Le bon Régent, de son Palais-Royal,
Des voluptés donne à tous le signal.
Vous répondez à ce signal aimable,
Jeune Daphné[1], bel astre de la cour ;
Vous répondez du sein du Luxembourg,
Vous que Bacchus et le dieu de la table
Mènent au lit, escortés par l’Amour.
Mais je m’arrête, et de ce dernier âge
Je n’ose en vers tracer la vive image :
Trop de péril suit ce charme flatteur.
Le temps présent est l’Arche du Seigneur :
Qui la touchait d’une main trop hardie,
Puni du ciel, tombait en léthargie.
Je me tairai ; mais si j’osais pourtant,
O des beautés aujourd’hui la plus belle !
O tendre objet, noble, simple, touchant,
Et plus qu’Agnès généreuse et fidèle !
Si j’osais mettre à vos genoux charnus
Ce grain d’encens que l’on doit à Vénus ;
Si de l’Amour je déployais les armes ;
Si je chantais ce tendre et doux lien ;
Si je disais… Non, je ne dirai rien :
Je serais trop au-dessous de vos charmes.

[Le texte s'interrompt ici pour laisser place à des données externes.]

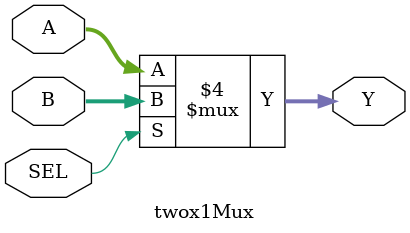
<source format=sv>

module twox1Mux(
  input [63:0] A,B,
  input SEL,
  output reg[63:0] Y);
  always @ (A or B or SEL)
    begin 
      if (SEL==0)
        Y=A;
      else
        Y=B;
    end
endmodule
</source>
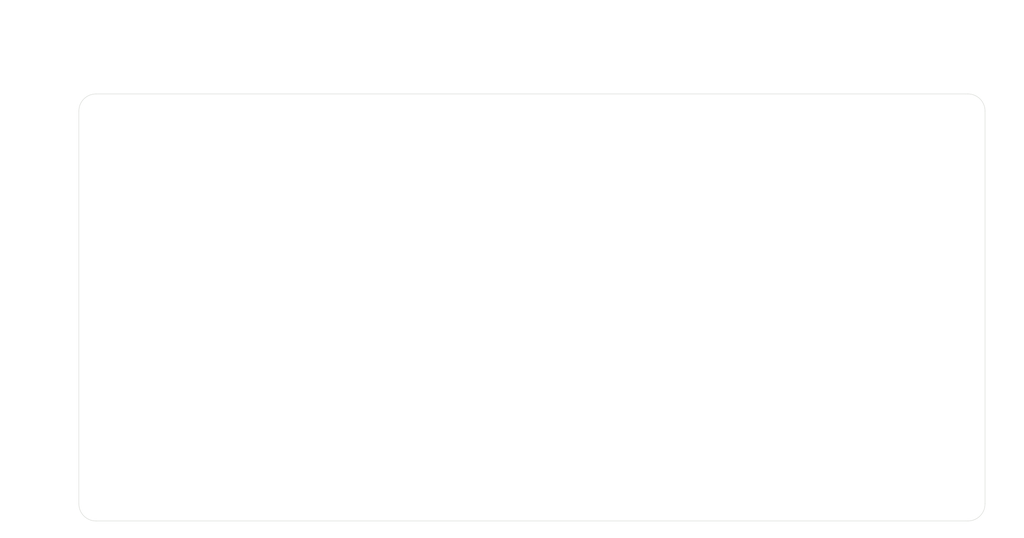
<source format=kicad_pcb>
(kicad_pcb
	(version 20241229)
	(generator "pcbnew")
	(generator_version "9.0")
	(general
		(thickness 1.6)
		(legacy_teardrops no)
	)
	(paper "A4")
	(layers
		(0 "F.Cu" signal)
		(2 "B.Cu" signal)
		(9 "F.Adhes" user "F.Adhesive")
		(11 "B.Adhes" user "B.Adhesive")
		(13 "F.Paste" user)
		(15 "B.Paste" user)
		(5 "F.SilkS" user "F.Silkscreen")
		(7 "B.SilkS" user "B.Silkscreen")
		(1 "F.Mask" user)
		(3 "B.Mask" user)
		(17 "Dwgs.User" user "User.Drawings")
		(19 "Cmts.User" user "User.Comments")
		(21 "Eco1.User" user "User.Eco1")
		(23 "Eco2.User" user "User.Eco2")
		(25 "Edge.Cuts" user)
		(27 "Margin" user)
		(31 "F.CrtYd" user "F.Courtyard")
		(29 "B.CrtYd" user "B.Courtyard")
		(35 "F.Fab" user)
		(33 "B.Fab" user)
		(39 "User.1" user)
		(41 "User.2" user)
		(43 "User.3" user)
		(45 "User.4" user)
	)
	(setup
		(stackup
			(layer "F.SilkS"
				(type "Top Silk Screen")
			)
			(layer "F.Paste"
				(type "Top Solder Paste")
			)
			(layer "F.Mask"
				(type "Top Solder Mask")
				(thickness 0.01)
			)
			(layer "F.Cu"
				(type "copper")
				(thickness 0.035)
			)
			(layer "dielectric 1"
				(type "core")
				(thickness 1.51)
				(material "FR4")
				(epsilon_r 4.5)
				(loss_tangent 0.02)
			)
			(layer "B.Cu"
				(type "copper")
				(thickness 0.035)
			)
			(layer "B.Mask"
				(type "Bottom Solder Mask")
				(thickness 0.01)
			)
			(layer "B.Paste"
				(type "Bottom Solder Paste")
			)
			(layer "B.SilkS"
				(type "Bottom Silk Screen")
			)
			(copper_finish "None")
			(dielectric_constraints no)
		)
		(pad_to_mask_clearance 0)
		(allow_soldermask_bridges_in_footprints no)
		(tenting front back)
		(grid_origin 47 92)
		(pcbplotparams
			(layerselection 0x00000000_00000000_55555555_57555550)
			(plot_on_all_layers_selection 0x00000000_00000000_00000000_00000000)
			(disableapertmacros no)
			(usegerberextensions no)
			(usegerberattributes yes)
			(usegerberadvancedattributes yes)
			(creategerberjobfile yes)
			(dashed_line_dash_ratio 12.000000)
			(dashed_line_gap_ratio 3.000000)
			(svgprecision 4)
			(plotframeref no)
			(mode 1)
			(useauxorigin no)
			(hpglpennumber 1)
			(hpglpenspeed 20)
			(hpglpendiameter 15.000000)
			(pdf_front_fp_property_popups yes)
			(pdf_back_fp_property_popups yes)
			(pdf_metadata yes)
			(pdf_single_document no)
			(dxfpolygonmode yes)
			(dxfimperialunits yes)
			(dxfusepcbnewfont yes)
			(psnegative no)
			(psa4output no)
			(plot_black_and_white yes)
			(sketchpadsonfab no)
			(plotpadnumbers no)
			(hidednponfab no)
			(sketchdnponfab yes)
			(crossoutdnponfab yes)
			(subtractmaskfromsilk no)
			(outputformat 3)
			(mirror no)
			(drillshape 0)
			(scaleselection 1)
			(outputdirectory "")
		)
	)
	(net 0 "")
	(footprint "MountingHole:MountingHole_2.2mm_M2" (layer "F.Cu") (at 49 94))
	(footprint "MountingHole:MountingHole_2.2mm_M2" (layer "F.Cu") (at 49 140))
	(footprint "MountingHole:MountingHole_2.2mm_M2" (layer "F.Cu") (at 151 140))
	(footprint "MountingHole:MountingHole_2.2mm_M2" (layer "F.Cu") (at 151 94))
	(gr_line
		(start 49 92)
		(end 151 92)
		(stroke
			(width 0.05)
			(type default)
		)
		(layer "Edge.Cuts")
		(uuid "17e987a5-b53e-4ee0-9f57-cc6a553bbce1")
	)
	(gr_line
		(start 47 140)
		(end 47 94)
		(stroke
			(width 0.05)
			(type default)
		)
		(layer "Edge.Cuts")
		(uuid "1d1f30c6-5547-4093-b28d-b0eeb9c1c7e9")
	)
	(gr_arc
		(start 153 140)
		(mid 152.414214 141.414214)
		(end 151 142)
		(stroke
			(width 0.05)
			(type default)
		)
		(layer "Edge.Cuts")
		(uuid "5d6a2041-102b-4813-b8d0-83e69c5391c2")
	)
	(gr_arc
		(start 49 142)
		(mid 47.585786 141.414214)
		(end 47 140)
		(stroke
			(width 0.05)
			(type default)
		)
		(layer "Edge.Cuts")
		(uuid "807bb81d-0910-4cf8-941a-f573b25ea69d")
	)
	(gr_arc
		(start 47 94)
		(mid 47.585786 92.585786)
		(end 49 92)
		(stroke
			(width 0.05)
			(type default)
		)
		(layer "Edge.Cuts")
		(uuid "d99fc3b5-ef9e-4f13-9986-83ba25258fb4")
	)
	(gr_line
		(start 151 142)
		(end 49 142)
		(stroke
			(width 0.05)
			(type default)
		)
		(layer "Edge.Cuts")
		(uuid "e17e6c11-cd07-4832-ba02-2abdb678ca9c")
	)
	(gr_arc
		(start 151 92)
		(mid 152.414214 92.585786)
		(end 153 94)
		(stroke
			(width 0.05)
			(type default)
		)
		(layer "Edge.Cuts")
		(uuid "e574e40c-8959-4af6-a8f7-b89dce615bc9")
	)
	(gr_line
		(start 153 94)
		(end 153 140)
		(stroke
			(width 0.05)
			(type default)
		)
		(layer "Edge.Cuts")
		(uuid "f9bf9e74-5882-493c-97e6-39d18c08b36d")
	)
	(dimension
		(type orthogonal)
		(layer "User.1")
		(uuid "7be602f2-83e2-465d-bdf2-edae62371604")
		(pts
			(xy 153 99) (xy 47 101)
		)
		(height -16)
		(orientation 0)
		(format
			(prefix "")
			(suffix "")
			(units 3)
			(units_format 0)
			(precision 4)
			(suppress_zeroes yes)
		)
		(style
			(thickness 0.1)
			(arrow_length 1.27)
			(text_position_mode 0)
			(arrow_direction outward)
			(extension_height 0.58642)
			(extension_offset 0.5)
			(keep_text_aligned yes)
		)
		(gr_text "106"
			(at 100 81.85 0)
			(layer "User.1")
			(uuid "7be602f2-83e2-465d-bdf2-edae62371604")
			(effects
				(font
					(size 1 1)
					(thickness 0.15)
				)
			)
		)
	)
	(dimension
		(type orthogonal)
		(layer "User.1")
		(uuid "9a41f163-f15c-4d2b-8c6f-28a31d5c2a52")
		(pts
			(xy 56 92) (xy 56 142)
		)
		(height -16)
		(orientation 1)
		(format
			(prefix "")
			(suffix "")
			(units 3)
			(units_format 0)
			(precision 4)
			(suppress_zeroes yes)
		)
		(style
			(thickness 0.1)
			(arrow_length 1.27)
			(text_position_mode 0)
			(arrow_direction outward)
			(extension_height 0.58642)
			(extension_offset 0.5)
			(keep_text_aligned yes)
		)
		(gr_text "50"
			(at 38.85 117 90)
			(layer "User.1")
			(uuid "9a41f163-f15c-4d2b-8c6f-28a31d5c2a52")
			(effects
				(font
					(size 1 1)
					(thickness 0.15)
				)
			)
		)
	)
	(embedded_fonts no)
)

</source>
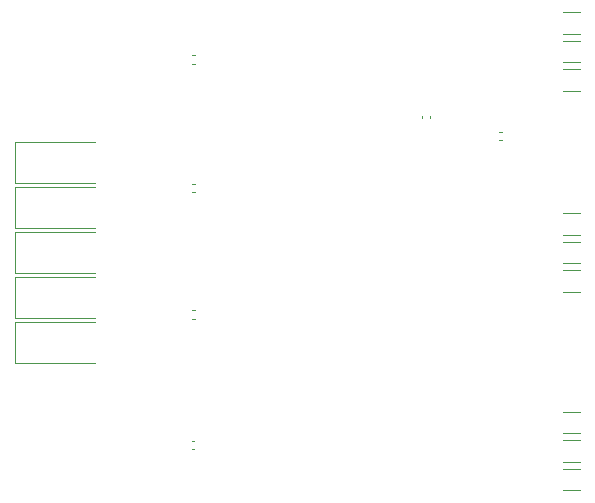
<source format=gbr>
%TF.GenerationSoftware,KiCad,Pcbnew,(6.0.2)*%
%TF.CreationDate,2022-05-06T23:20:48+08:00*%
%TF.ProjectId,NoiseAMP_V2.3,4e6f6973-6541-44d5-905f-56322e332e6b,rev?*%
%TF.SameCoordinates,Original*%
%TF.FileFunction,Legend,Bot*%
%TF.FilePolarity,Positive*%
%FSLAX46Y46*%
G04 Gerber Fmt 4.6, Leading zero omitted, Abs format (unit mm)*
G04 Created by KiCad (PCBNEW (6.0.2)) date 2022-05-06 23:20:48*
%MOMM*%
%LPD*%
G01*
G04 APERTURE LIST*
%ADD10C,0.120000*%
G04 APERTURE END LIST*
D10*
%TO.C,C52*%
X132454764Y-102916400D02*
X132670436Y-102916400D01*
X132454764Y-103636400D02*
X132670436Y-103636400D01*
%TO.C,C55*%
X158705436Y-87828800D02*
X158489764Y-87828800D01*
X158705436Y-88548800D02*
X158489764Y-88548800D01*
%TO.C,C50*%
X132454764Y-82071800D02*
X132670436Y-82071800D01*
X132454764Y-81351800D02*
X132670436Y-81351800D01*
%TO.C,C34*%
X117460896Y-103563999D02*
X117460896Y-100143999D01*
X117460896Y-100143999D02*
X124220896Y-100143999D01*
X124220896Y-103563999D02*
X117460896Y-103563999D01*
%TO.C,C48*%
X165303252Y-116352111D02*
X163880748Y-116352111D01*
X165303252Y-118172111D02*
X163880748Y-118172111D01*
%TO.C,C54*%
X151913000Y-86671036D02*
X151913000Y-86455364D01*
X152633000Y-86671036D02*
X152633000Y-86455364D01*
%TO.C,C47*%
X165303252Y-113939111D02*
X163880748Y-113939111D01*
X165303252Y-115759111D02*
X163880748Y-115759111D01*
%TO.C,C51*%
X132454764Y-92223000D02*
X132670436Y-92223000D01*
X132454764Y-92943000D02*
X132670436Y-92943000D01*
%TO.C,C53*%
X132429364Y-114710800D02*
X132645036Y-114710800D01*
X132429364Y-113990800D02*
X132645036Y-113990800D01*
%TO.C,C30*%
X117460896Y-92523999D02*
X124220896Y-92523999D01*
X117460896Y-95943999D02*
X117460896Y-92523999D01*
X124220896Y-95943999D02*
X117460896Y-95943999D01*
%TO.C,C27*%
X117460896Y-92133999D02*
X117460896Y-88713999D01*
X117460896Y-88713999D02*
X124220896Y-88713999D01*
X124220896Y-92133999D02*
X117460896Y-92133999D01*
%TO.C,C31*%
X165280087Y-98954000D02*
X163857583Y-98954000D01*
X165280087Y-97134000D02*
X163857583Y-97134000D01*
%TO.C,C12*%
X165280087Y-84349000D02*
X163857583Y-84349000D01*
X165280087Y-82529000D02*
X163857583Y-82529000D01*
%TO.C,C29*%
X165280087Y-96541000D02*
X163857583Y-96541000D01*
X165280087Y-94721000D02*
X163857583Y-94721000D01*
%TO.C,C35*%
X124220896Y-107373999D02*
X117460896Y-107373999D01*
X117460896Y-107373999D02*
X117460896Y-103953999D01*
X117460896Y-103953999D02*
X124220896Y-103953999D01*
%TO.C,C11*%
X165280087Y-80116000D02*
X163857583Y-80116000D01*
X165280087Y-81936000D02*
X163857583Y-81936000D01*
%TO.C,C33*%
X165280087Y-101367000D02*
X163857583Y-101367000D01*
X165280087Y-99547000D02*
X163857583Y-99547000D01*
%TO.C,C10*%
X165280087Y-77703000D02*
X163857583Y-77703000D01*
X165280087Y-79523000D02*
X163857583Y-79523000D01*
%TO.C,C46*%
X165303252Y-113346111D02*
X163880748Y-113346111D01*
X165303252Y-111526111D02*
X163880748Y-111526111D01*
%TO.C,C32*%
X117460896Y-99753999D02*
X117460896Y-96333999D01*
X117460896Y-96333999D02*
X124220896Y-96333999D01*
X124220896Y-99753999D02*
X117460896Y-99753999D01*
%TD*%
M02*

</source>
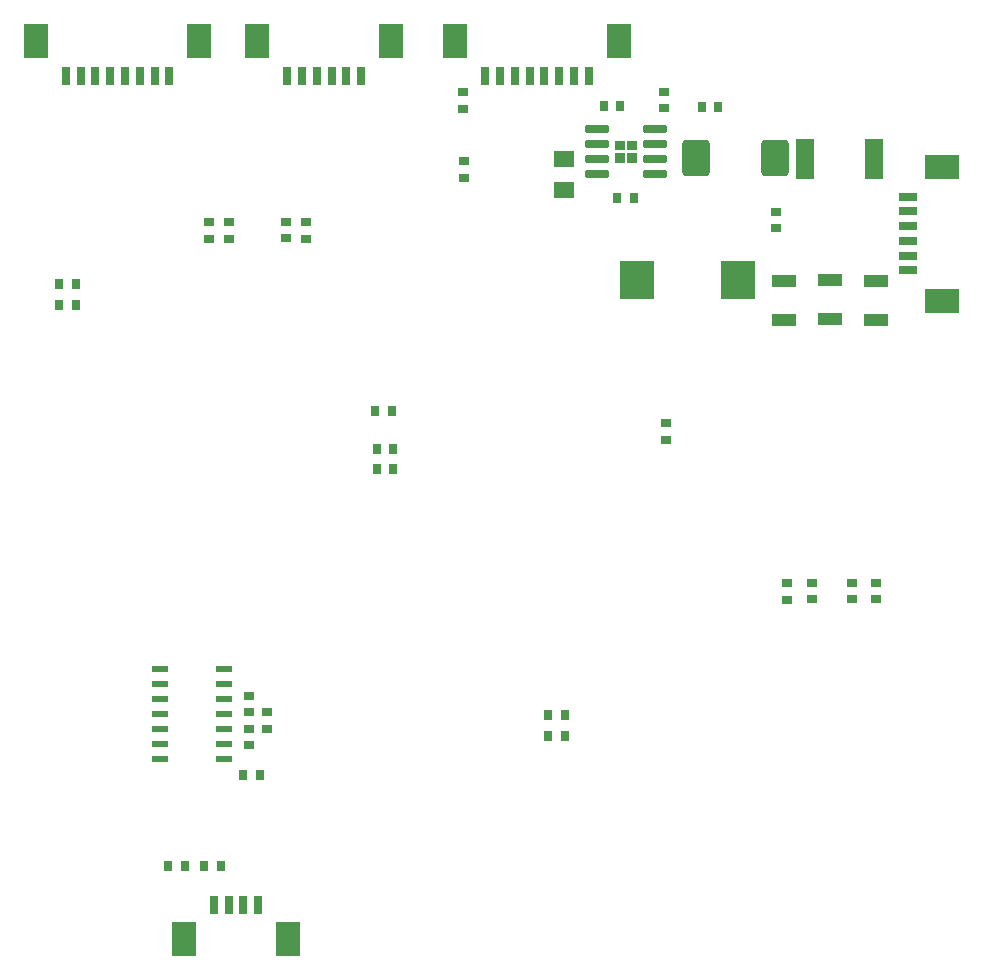
<source format=gbp>
G04*
G04 #@! TF.GenerationSoftware,Altium Limited,Altium Designer,24.2.2 (26)*
G04*
G04 Layer_Color=128*
%FSLAX44Y44*%
%MOMM*%
G71*
G04*
G04 #@! TF.SameCoordinates,141F1B0E-D353-456E-9C8B-26D142171627*
G04*
G04*
G04 #@! TF.FilePolarity,Positive*
G04*
G01*
G75*
%ADD26R,3.0000X2.1000*%
%ADD27R,1.6000X0.8000*%
%ADD28R,0.8000X0.9000*%
%ADD32R,0.9000X0.8000*%
%ADD43R,1.8000X1.4000*%
%ADD109R,1.4900X3.4200*%
G04:AMPARAMS|DCode=110|XSize=2.33mm|YSize=3.07mm|CornerRadius=0.2913mm|HoleSize=0mm|Usage=FLASHONLY|Rotation=180.000|XOffset=0mm|YOffset=0mm|HoleType=Round|Shape=RoundedRectangle|*
%AMROUNDEDRECTD110*
21,1,2.3300,2.4875,0,0,180.0*
21,1,1.7475,3.0700,0,0,180.0*
1,1,0.5825,-0.8738,1.2437*
1,1,0.5825,0.8738,1.2437*
1,1,0.5825,0.8738,-1.2437*
1,1,0.5825,-0.8738,-1.2437*
%
%ADD110ROUNDEDRECTD110*%
%ADD111R,2.0500X1.1000*%
%ADD112R,2.9210X3.2512*%
%ADD113R,2.1000X3.0000*%
%ADD114R,0.8000X1.6000*%
%ADD115R,0.8000X1.6000*%
%ADD116R,2.1000X3.0000*%
%ADD117R,1.4605X0.5334*%
G04:AMPARAMS|DCode=119|XSize=1.97mm|YSize=0.6mm|CornerRadius=0.075mm|HoleSize=0mm|Usage=FLASHONLY|Rotation=0.000|XOffset=0mm|YOffset=0mm|HoleType=Round|Shape=RoundedRectangle|*
%AMROUNDEDRECTD119*
21,1,1.9700,0.4500,0,0,0.0*
21,1,1.8200,0.6000,0,0,0.0*
1,1,0.1500,0.9100,-0.2250*
1,1,0.1500,-0.9100,-0.2250*
1,1,0.1500,-0.9100,0.2250*
1,1,0.1500,0.9100,0.2250*
%
%ADD119ROUNDEDRECTD119*%
G36*
X669400Y736400D02*
X661300D01*
Y728300D01*
X669400D01*
Y736400D01*
D02*
G37*
G36*
Y746700D02*
X661300D01*
Y738600D01*
X669400D01*
Y746700D01*
D02*
G37*
G36*
X679700Y736400D02*
X671600D01*
Y728300D01*
X679700D01*
Y736400D01*
D02*
G37*
G36*
Y746700D02*
X671600D01*
Y738600D01*
X679700D01*
Y746700D01*
D02*
G37*
D26*
X938250Y725000D02*
D03*
Y611500D02*
D03*
D27*
X909250Y674500D02*
D03*
Y637000D02*
D03*
Y649500D02*
D03*
Y662000D02*
D03*
Y687000D02*
D03*
Y699500D02*
D03*
D28*
X296750Y132750D02*
D03*
X282750D02*
D03*
X327250Y132500D02*
D03*
X313250D02*
D03*
X604750Y260500D02*
D03*
X618750D02*
D03*
X618750Y243250D02*
D03*
X604750D02*
D03*
X190500Y625750D02*
D03*
X204500D02*
D03*
X204500Y608000D02*
D03*
X190500D02*
D03*
X473250Y468500D02*
D03*
X459250D02*
D03*
Y486000D02*
D03*
X473250D02*
D03*
X458250Y517750D02*
D03*
X472250D02*
D03*
X346250Y210000D02*
D03*
X360250D02*
D03*
X748500Y775750D02*
D03*
X734500D02*
D03*
X665500Y776250D02*
D03*
X651500D02*
D03*
X677000Y698750D02*
D03*
X663000D02*
D03*
D32*
X532500Y773750D02*
D03*
Y787750D02*
D03*
X702250Y788500D02*
D03*
Y774500D02*
D03*
X861750Y358500D02*
D03*
Y372500D02*
D03*
X806500Y358250D02*
D03*
Y372250D02*
D03*
X882000Y372750D02*
D03*
Y358750D02*
D03*
X827500Y372500D02*
D03*
Y358500D02*
D03*
X533250Y715250D02*
D03*
Y729250D02*
D03*
X704000Y493750D02*
D03*
Y507750D02*
D03*
X399500Y664000D02*
D03*
Y678000D02*
D03*
X382500Y664250D02*
D03*
Y678250D02*
D03*
X797250Y686750D02*
D03*
Y672750D02*
D03*
X334250Y678000D02*
D03*
Y664000D02*
D03*
X317500Y663750D02*
D03*
Y677750D02*
D03*
X366102Y248808D02*
D03*
Y262808D02*
D03*
X351102Y276808D02*
D03*
Y262808D02*
D03*
Y248808D02*
D03*
Y234808D02*
D03*
D43*
X618000Y731000D02*
D03*
Y705000D02*
D03*
D109*
X880140Y731250D02*
D03*
X821860D02*
D03*
D110*
X796900Y732000D02*
D03*
X729600D02*
D03*
D111*
X804000Y628250D02*
D03*
Y595250D02*
D03*
X842750Y628750D02*
D03*
Y595750D02*
D03*
X881750Y628000D02*
D03*
Y595000D02*
D03*
D112*
X679500Y628750D02*
D03*
X765098D02*
D03*
D113*
X525750Y831000D02*
D03*
X664250D02*
D03*
X170750Y831000D02*
D03*
X309250D02*
D03*
X471750D02*
D03*
X358250D02*
D03*
D114*
X638750Y802000D02*
D03*
X626250D02*
D03*
X613750D02*
D03*
X601250D02*
D03*
X588750D02*
D03*
X576250D02*
D03*
X563750D02*
D03*
X551250D02*
D03*
X283750Y802000D02*
D03*
X271250D02*
D03*
X258750D02*
D03*
X246250D02*
D03*
X233750D02*
D03*
X221250D02*
D03*
X208750D02*
D03*
X196250D02*
D03*
X383750D02*
D03*
X396250D02*
D03*
X421250D02*
D03*
X433750D02*
D03*
X446250D02*
D03*
X408750D02*
D03*
D115*
X346500Y100000D02*
D03*
X359000D02*
D03*
X334000D02*
D03*
X321500D02*
D03*
D116*
X384500Y71000D02*
D03*
X296000D02*
D03*
D117*
X330344Y223708D02*
D03*
Y236408D02*
D03*
Y249108D02*
D03*
Y261808D02*
D03*
Y274508D02*
D03*
Y287208D02*
D03*
Y299908D02*
D03*
X275861D02*
D03*
Y287208D02*
D03*
Y274508D02*
D03*
Y261808D02*
D03*
Y249108D02*
D03*
Y236408D02*
D03*
Y223708D02*
D03*
D119*
X695250Y718450D02*
D03*
Y731150D02*
D03*
Y743850D02*
D03*
Y756550D02*
D03*
X645750D02*
D03*
Y743850D02*
D03*
Y731150D02*
D03*
Y718450D02*
D03*
M02*

</source>
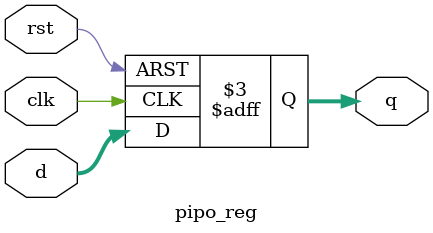
<source format=v>
module pipo_reg(
    input clk,
    input rst,
    input [3:0] d,
    output reg [3:0]q
);
    always @(posedge clk or negedge rst) begin
        if (!rst) 
            q <= 4'b0000;
        else
            q <= d;

    end

endmodule 
</source>
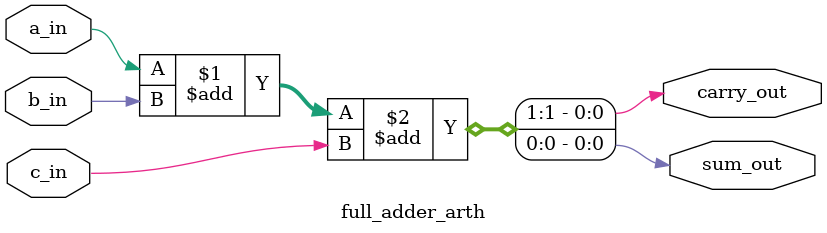
<source format=v>
`timescale 1ns / 1ps


module full_adder_arth (
    input a_in,
    input b_in,
    input c_in,
    output sum_out,
    output carry_out
);
 assign {carry_out, sum_out} = a_in + b_in + c_in;
 

endmodule

</source>
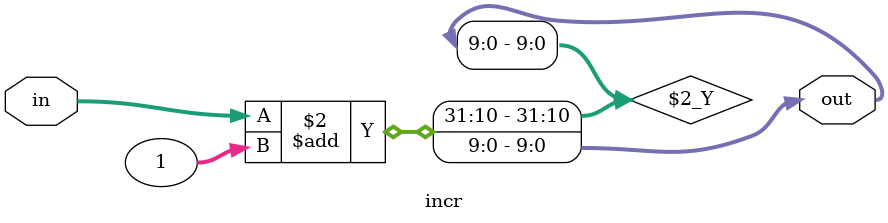
<source format=v>
module incr #(parameter WIDTH=10) (
	input [WIDTH-1:0] in,
	output reg [WIDTH-1:0] out);
	
	always @(*) begin
		out <= in + 1;
	end
	
endmodule
</source>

Dans son extase enfin le moine noir
Vit à plaisir ce que je n’ose voir.
D’un œil avide, et toujours très-modeste,
Il contemplait le spectacle céleste
De ces beautés, de ces nobles amants,
De ces plaisirs défendus et charmants.
" Hélas ! dit-il, si les grands de la terre
Font deux à deux cette éternelle guerre ;
Si l’univers doit en passer par là,
Dois-je gémir que Jean Chandos se mette
A deux genoux auprès de sa brunette ?
Du seigneur Dieu la volonté soit faite :
_Amen, amen._ " Il dit, et se pâma,
Croyant jouir de tout ce qu’il voit là.